Is there a model of $\operatorname{Th}(\mathbb{R})$ which is not a complete ordered field?

Actually $\mathbb{R}$ is the only complete ordered field, see this MO thread; basically it's because order completeness implies that the order must be archimedean, and any archimedean ordered field is a subfield of $\mathbb{R}$. $Th(\mathbb{R})$ is just the theory of real closed field, so any real closed field other than $\mathbb{R}$ would be an example: real algebraic numbers, real closure of $\mathbb{R}(x)$, etc.
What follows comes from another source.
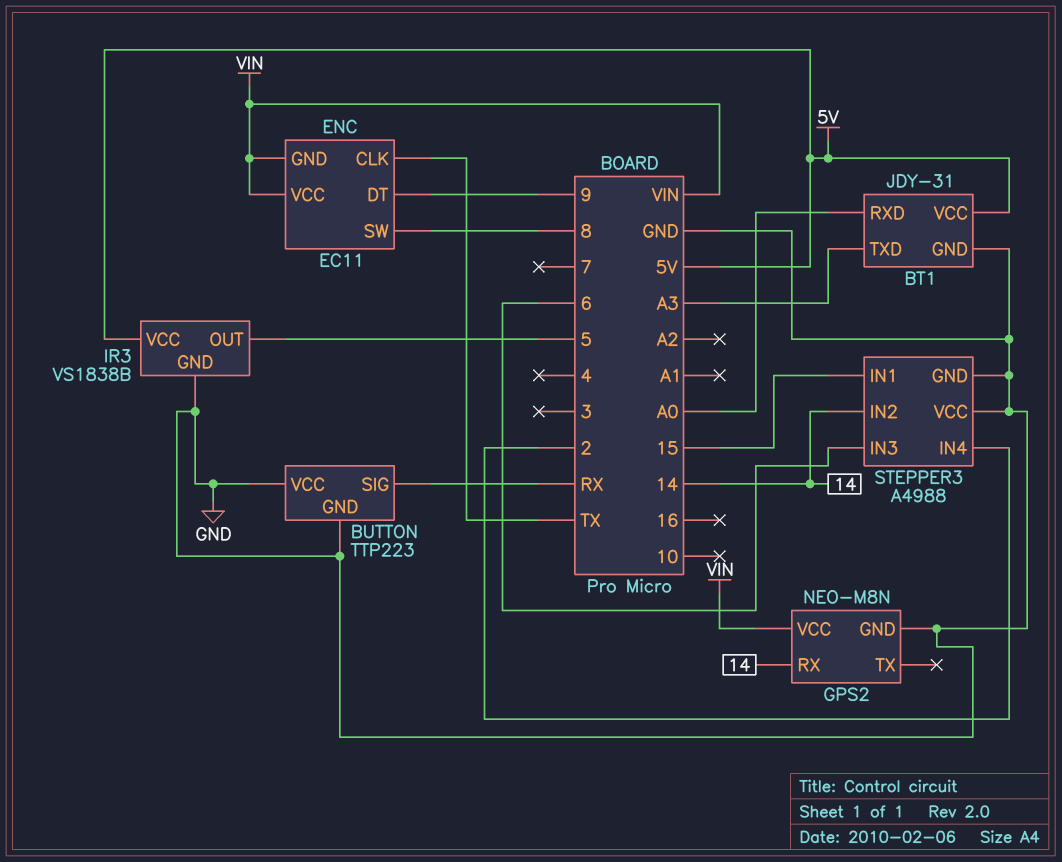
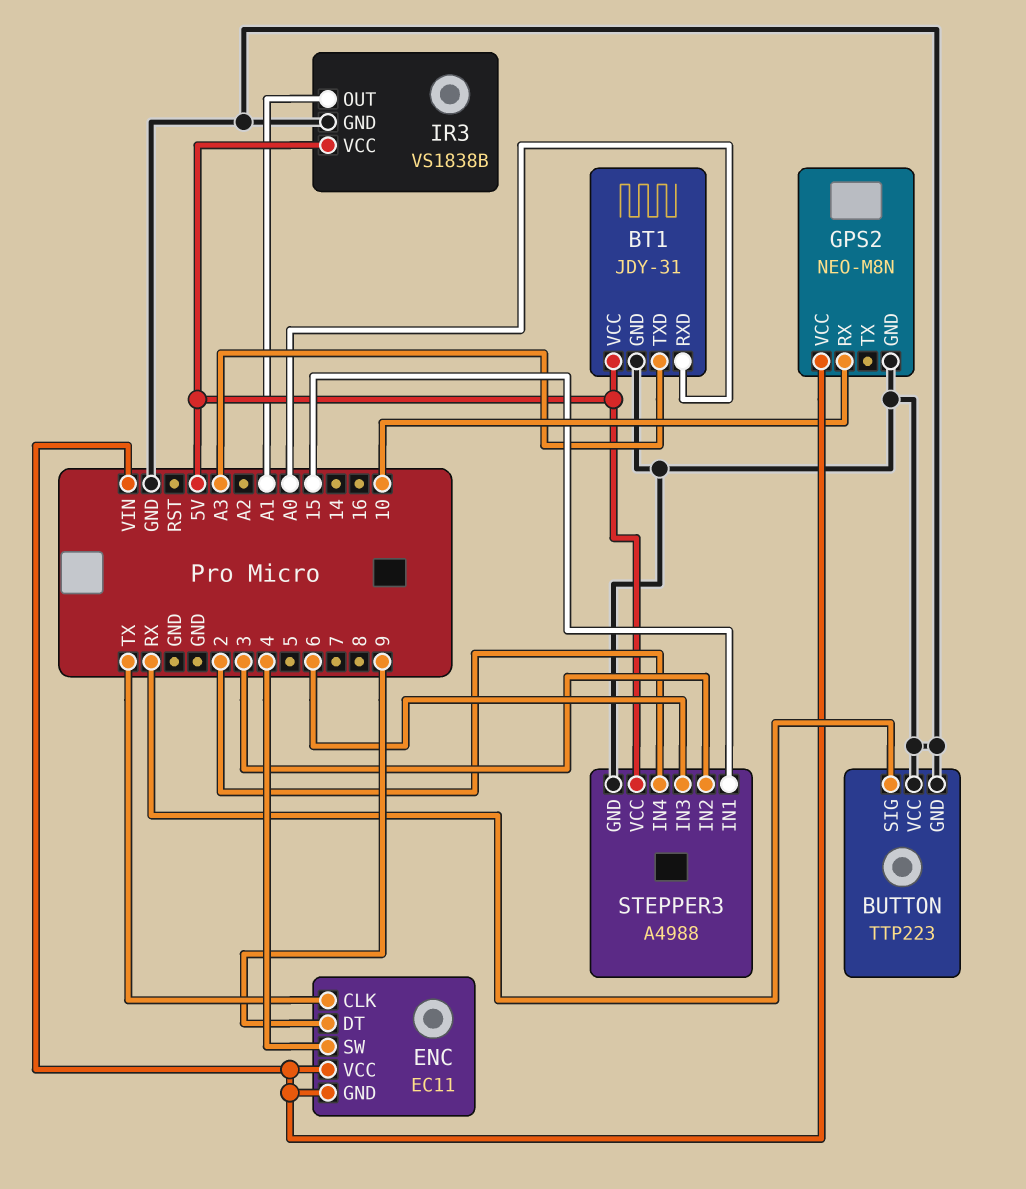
ENC pin SW: 8 -> 4
GPS2 pin RX: 14 -> 10
IR3 pin OUT: 5 -> A1
STEPPER3 pin IN2: 14 -> 3
STEPPER3 pin VCC: GND -> 5V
Note that there is another notion of Cauchy completeness of an ordered field. There are plenty of examples of Cauchy complete ordered field.

Of course!

Consider the hyperreal numbers ${}^* \mathbb{R}$ for instance. Then the set $\mathbb{R} \subseteq {}^* \mathbb{R}$ is bounded (by any unbounded natural, say) yet it has no least upper bound. Since the hyperreals are constructed to satisfy $\mathsf{Th}(\mathbb{R})$, we get the claim.

I hope this helps ^_^

Every ultrapower of $\mathbb{R}$ is elementarily equivalent to $\mathbb{R}$ (i.e. it has the same first-order theory) but it need not be complete. In particular, an ultrapower of $\mathbb{R}$ with respect to a non-principal ultrafilter on $\omega$ will not be complete.

Proof. Let $\mathbb{P}$ be such an ultrapower of $\mathbb{R}$. In other words, elements of $\mathbb{P}$ are functions $f\colon \omega \to \mathbb{R}$ modulo the equivalence relation determined by the ultrafilter. We identify $\mathbb{R}$ with the substructure of $\mathbb{P}$ which consists of constant functions (up to equivalence in the ultrafilter). There is some $f \in \mathbb{P}$ such that $0 < f < r$ in $\mathbb{P}$ for each $r \in \mathbb{R}^{+}$, e.g. $f(n) := \frac{1}{n}$. If $\mathbb{P}$ were complete, then the set of all such $f \in \mathbb{P}$ would have a supremum, say $s$. But then $s < 2s$, so there is some $r \in \mathbb{R}^{+}$ such that $0 < r < 2s$. This implies that $0 < \frac{r}{2} < s$, contradicting the assumption that there is no real strictly between $0$ and $s$.